## Problem requirements
An exact copy of the records is required, minus the pictures they hold.

## Data to use
──────────────────────────────

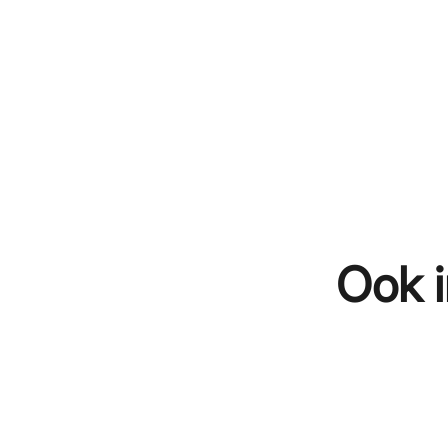
Ook i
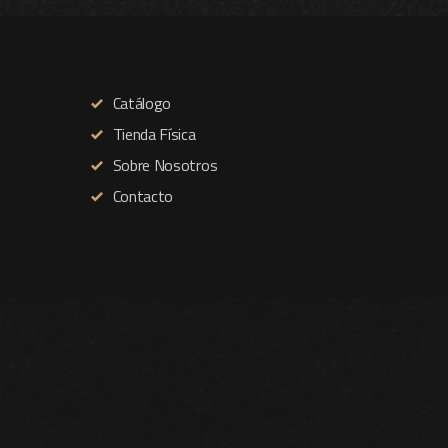
Catálogo
Tienda Física
Sobre Nosotros
Contacto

──────────────────────────────

## Answer below
Ook i
Catálogo
Tienda Física
Sobre Nosotros
Contacto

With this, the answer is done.